In Celebration of NDEAM: We Look Back, We Advocate, and We Plan for Gainful Employment

Hello, October, arguably the most magnificent month—not (only) because of the sensational scents, sights, and sips of fall, but (also) because October is National Disability Employment Awareness Month, NDEAM for short. In celebration: We stop and remember. We educate others. We plan and gear up for the future. Any individual who wants to be gainfully employed should be, including your future-adult child who is blind or low vision. Let’s propel our sons and daughters forward.

Stop and Remember

Every NDEAM, we pause and reflect on how far our country has come with workplace accessibility for people with disabilities, including blindness and low vision.

Speaking of advocacy…

Educate Others

Every NDEAM, we educate and advocate within the platforms we have been given. Depending on your current roles and responsibilities, you may

  • As an employer or employee, engage in training and mentorship.
  • Share stories of successful individuals who are blind or have low vision in your social network.
  • Support your child’s school and activities. Advocate for their rights and showcase the abilities of the visually impaired.

Thankfully, the U.S. Labor Office of Disability Employment Policy (ODEP) makes it easier to educate and advocate. According to their website, “ODEP offers a range of resources to help employers and other organizations plan NDEAM observances, including not only the official poster but also sample articles, a press release, proclamation, and social media content.”

Plan and Gear Up for the Future

America's Recovery Powered by Inclusion NDEA month poster logo

Every NDEAM, we refocus on preparing our children for their future gainful employment.
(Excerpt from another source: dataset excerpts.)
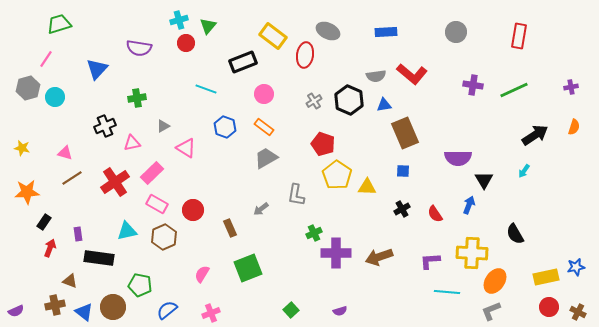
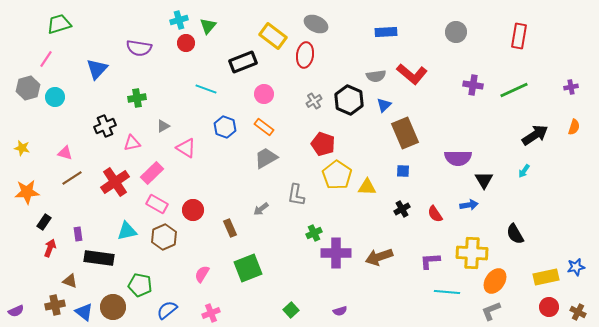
gray ellipse at (328, 31): moved 12 px left, 7 px up
blue triangle at (384, 105): rotated 35 degrees counterclockwise
blue arrow at (469, 205): rotated 60 degrees clockwise
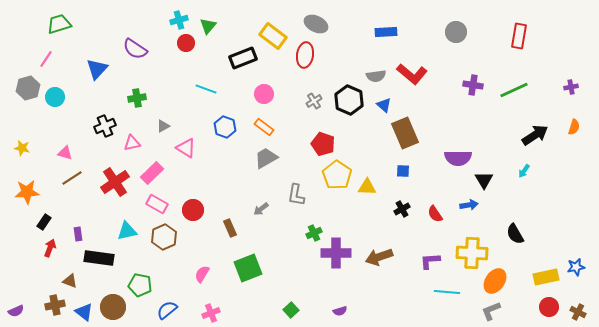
purple semicircle at (139, 48): moved 4 px left, 1 px down; rotated 25 degrees clockwise
black rectangle at (243, 62): moved 4 px up
blue triangle at (384, 105): rotated 35 degrees counterclockwise
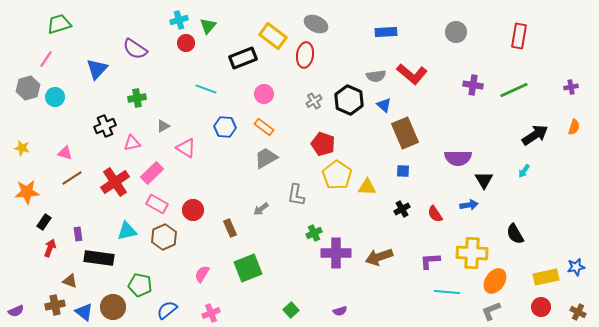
blue hexagon at (225, 127): rotated 15 degrees counterclockwise
red circle at (549, 307): moved 8 px left
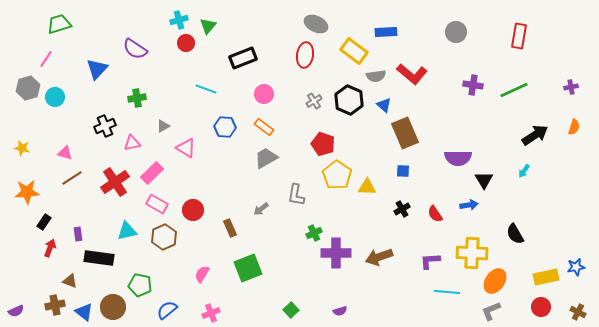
yellow rectangle at (273, 36): moved 81 px right, 15 px down
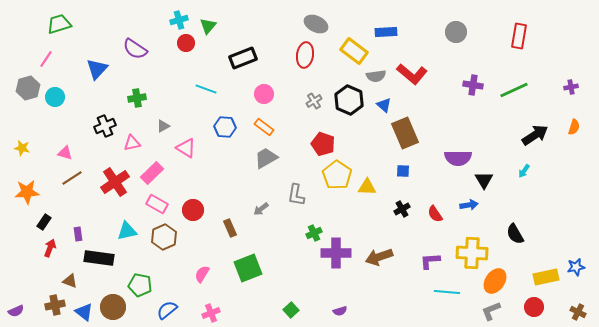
red circle at (541, 307): moved 7 px left
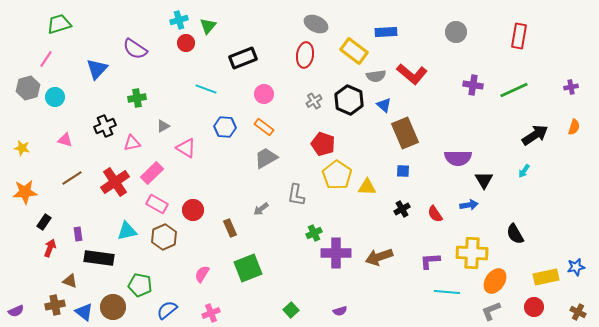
pink triangle at (65, 153): moved 13 px up
orange star at (27, 192): moved 2 px left
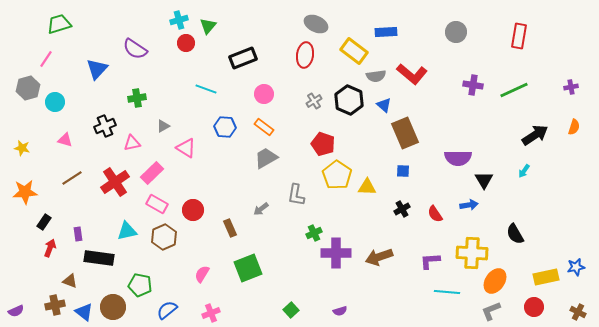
cyan circle at (55, 97): moved 5 px down
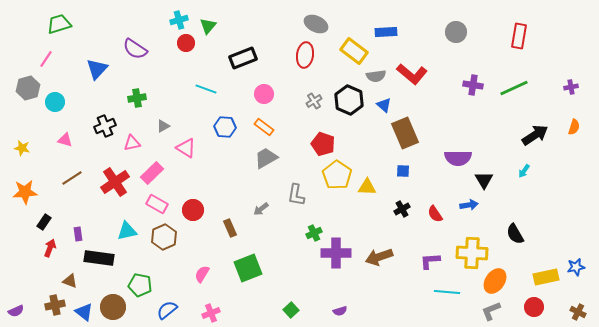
green line at (514, 90): moved 2 px up
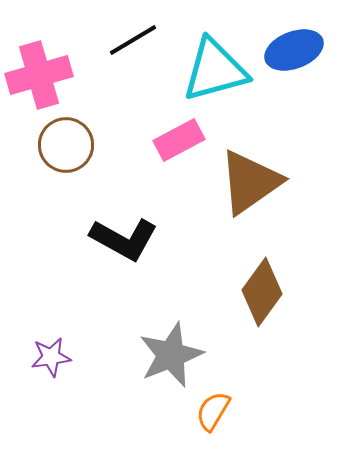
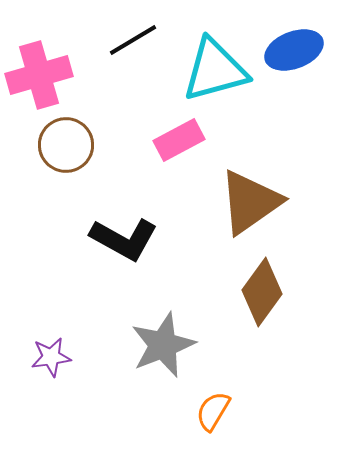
brown triangle: moved 20 px down
gray star: moved 8 px left, 10 px up
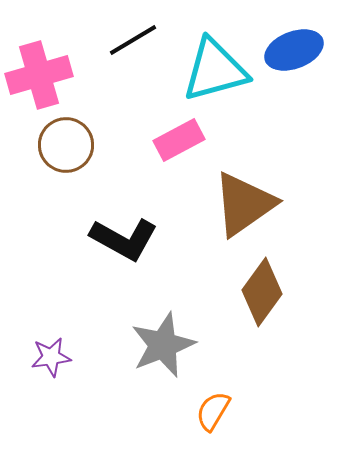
brown triangle: moved 6 px left, 2 px down
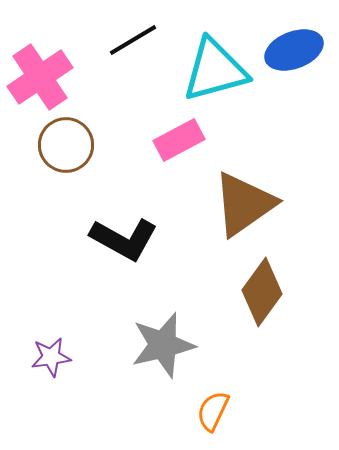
pink cross: moved 1 px right, 2 px down; rotated 18 degrees counterclockwise
gray star: rotated 8 degrees clockwise
orange semicircle: rotated 6 degrees counterclockwise
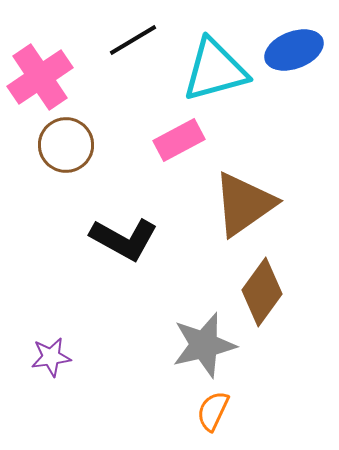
gray star: moved 41 px right
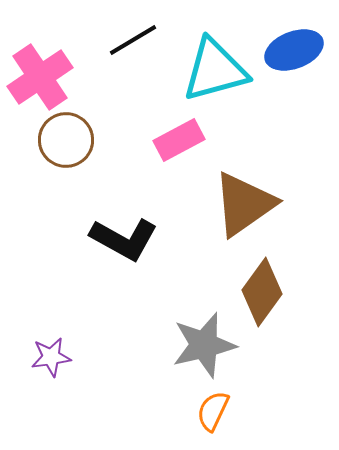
brown circle: moved 5 px up
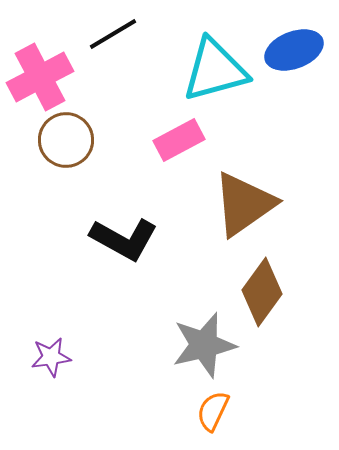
black line: moved 20 px left, 6 px up
pink cross: rotated 6 degrees clockwise
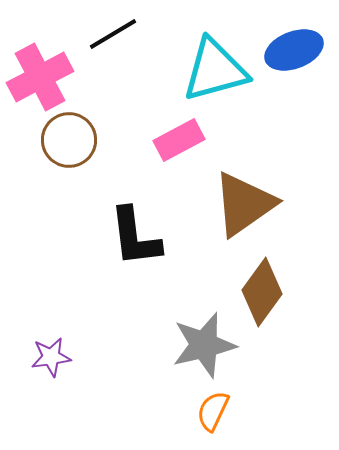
brown circle: moved 3 px right
black L-shape: moved 11 px right, 2 px up; rotated 54 degrees clockwise
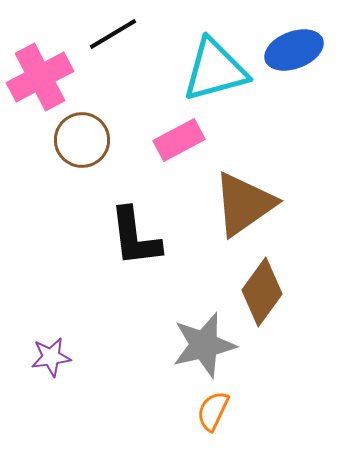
brown circle: moved 13 px right
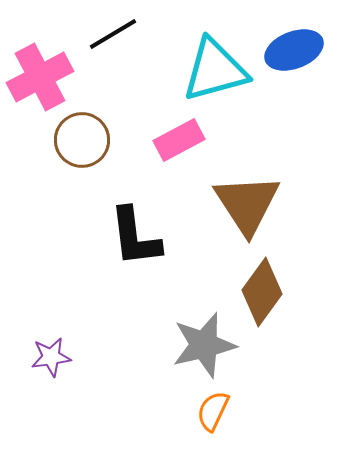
brown triangle: moved 3 px right; rotated 28 degrees counterclockwise
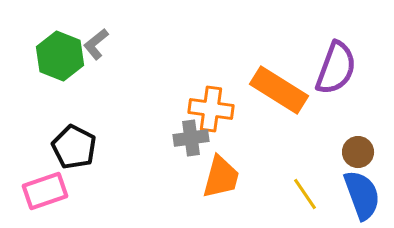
We can best prepare young people who are blind or have low vision for a job or career through incremental skill development in the expanded core curriculum (ECC) and by providing them with a variety of work-related experiences. To help you as you support your son or daughter, read Practical, Research-Based Tips for Preparing Your Teen who is Blind or Visually Impaired for Gainful Employment.

4to24 App

Let me introduce a new tool from Mississippi State University: the 4to24 app. It offers skill-building activities and resources. Parents and youths receive tailored suggestions to improve all ECC areas. This prepares them for a fulfilling adult life and employment.

As stated on their informational site:

“The 4to24 mobile app is a resource for parents of children and youth who are blind or have low vision and are between the ages of 4 and 24 years.
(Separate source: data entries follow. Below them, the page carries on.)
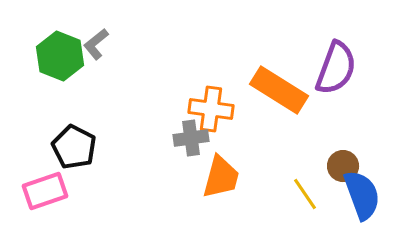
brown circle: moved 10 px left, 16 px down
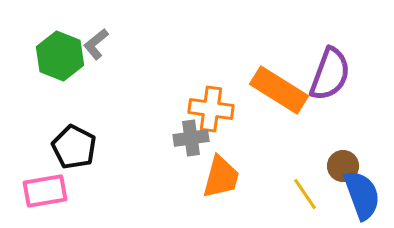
purple semicircle: moved 6 px left, 6 px down
pink rectangle: rotated 9 degrees clockwise
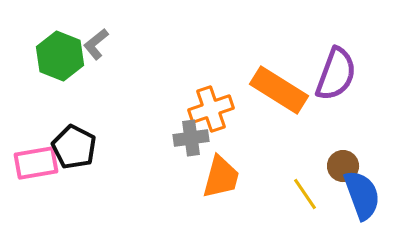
purple semicircle: moved 6 px right
orange cross: rotated 27 degrees counterclockwise
pink rectangle: moved 9 px left, 28 px up
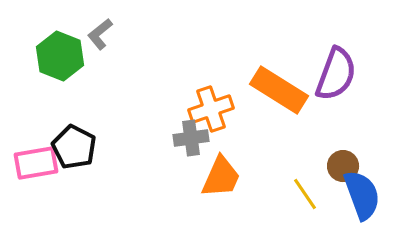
gray L-shape: moved 4 px right, 10 px up
orange trapezoid: rotated 9 degrees clockwise
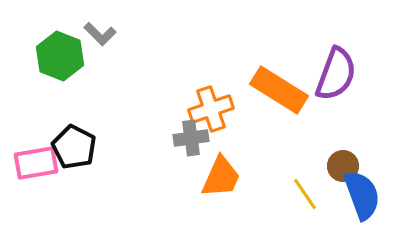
gray L-shape: rotated 96 degrees counterclockwise
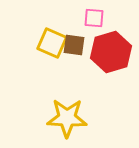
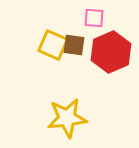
yellow square: moved 1 px right, 2 px down
red hexagon: rotated 6 degrees counterclockwise
yellow star: rotated 9 degrees counterclockwise
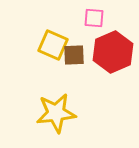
brown square: moved 10 px down; rotated 10 degrees counterclockwise
red hexagon: moved 2 px right
yellow star: moved 11 px left, 5 px up
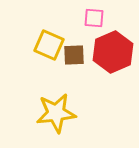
yellow square: moved 4 px left
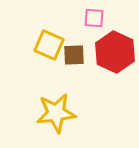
red hexagon: moved 2 px right; rotated 12 degrees counterclockwise
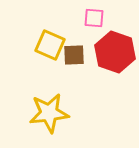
yellow square: moved 1 px right
red hexagon: rotated 6 degrees counterclockwise
yellow star: moved 7 px left
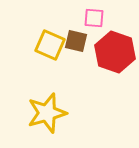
brown square: moved 2 px right, 14 px up; rotated 15 degrees clockwise
yellow star: moved 2 px left; rotated 9 degrees counterclockwise
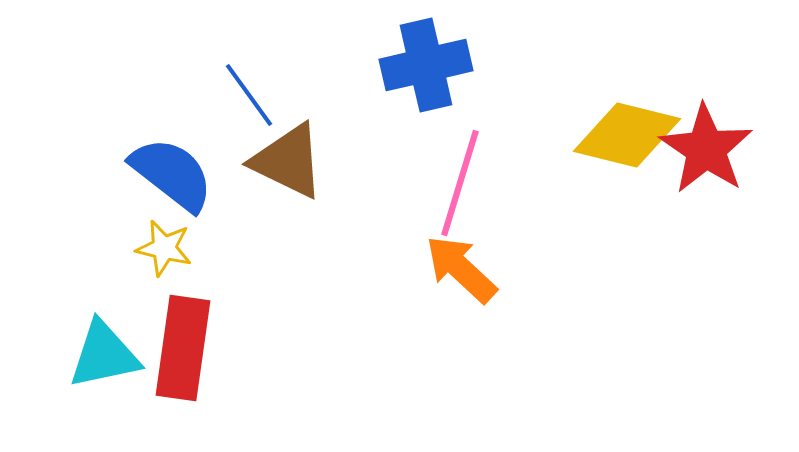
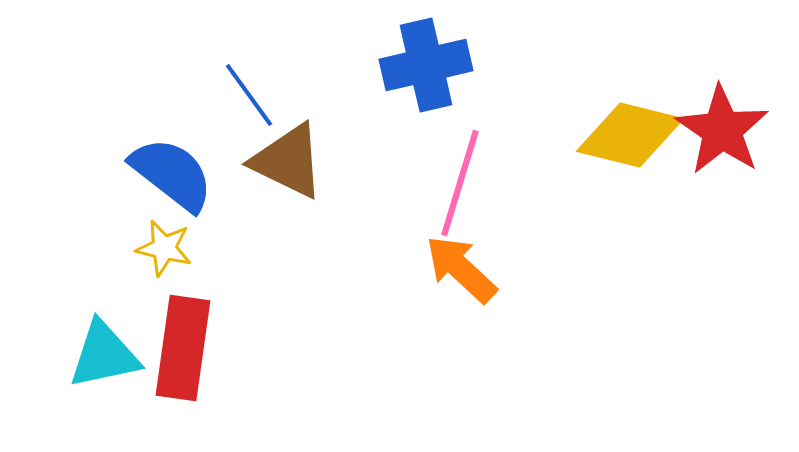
yellow diamond: moved 3 px right
red star: moved 16 px right, 19 px up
If you’re a parent, the app provides information, activities, and links to resources to inform you about skills and experiences that would be helpful for your child as he or she grows. The focus is on building independence overtime to prepare your son or daughter for successful employment and independent living as an adult.

The app provides modules of information on topics like building social skills, literacy, technology, academics, and daily living skills. Modules are self-paced (no deadlines!) so you can use the information at your convenience.
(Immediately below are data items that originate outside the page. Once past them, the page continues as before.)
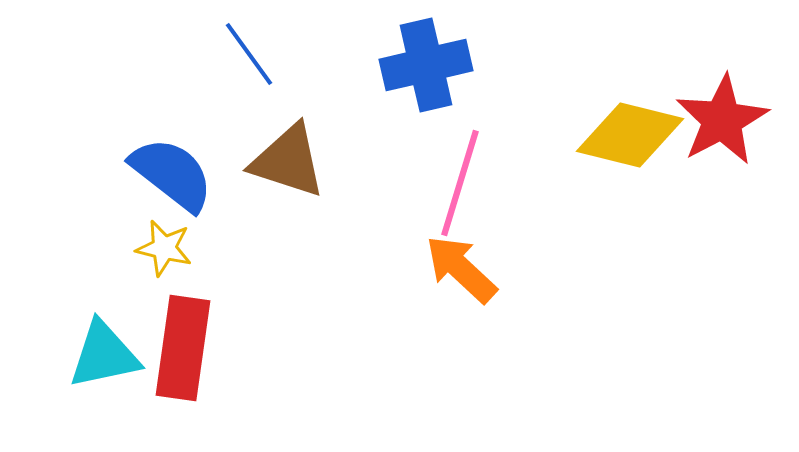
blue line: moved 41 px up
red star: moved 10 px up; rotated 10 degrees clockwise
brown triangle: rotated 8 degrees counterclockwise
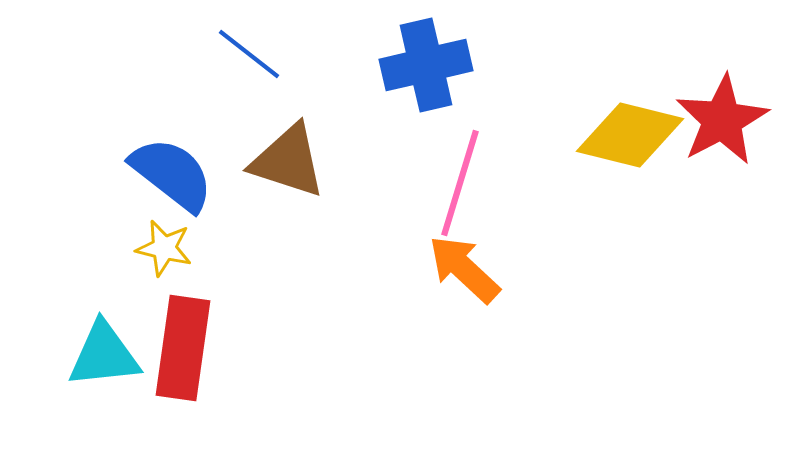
blue line: rotated 16 degrees counterclockwise
orange arrow: moved 3 px right
cyan triangle: rotated 6 degrees clockwise
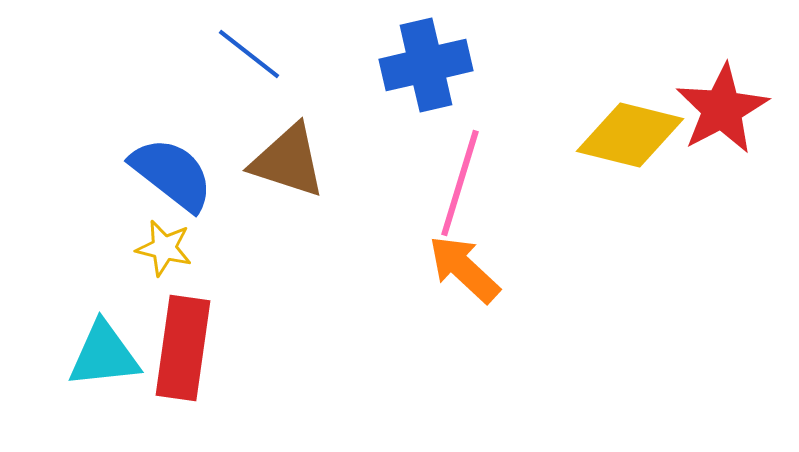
red star: moved 11 px up
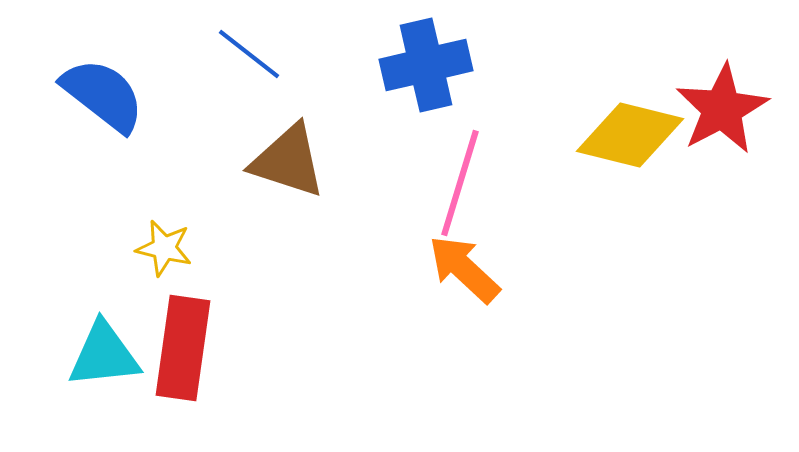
blue semicircle: moved 69 px left, 79 px up
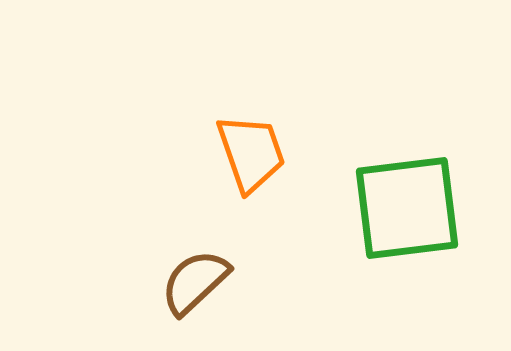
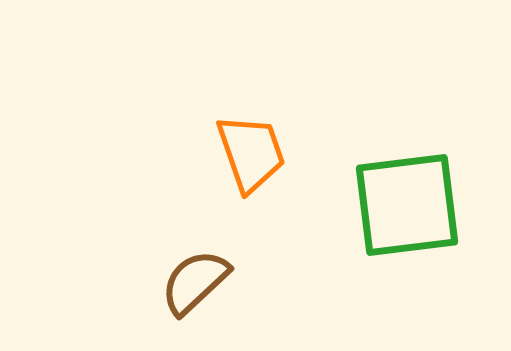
green square: moved 3 px up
Youth with blindness or low vision who are aged 16 to 24 can also use the app and will receive information about the same topics, written specifically for a younger audience.”

Other Resources

Tools like APH ConnectCenter, 4to24 app, Perkins’ Compass, and transition teams support your child’s future preparation. Whether choosing traditional or alternative jobs, your child can find meaningful work. We celebrate NDEAM to reflect, advocate, and prepare your child for their workforce future.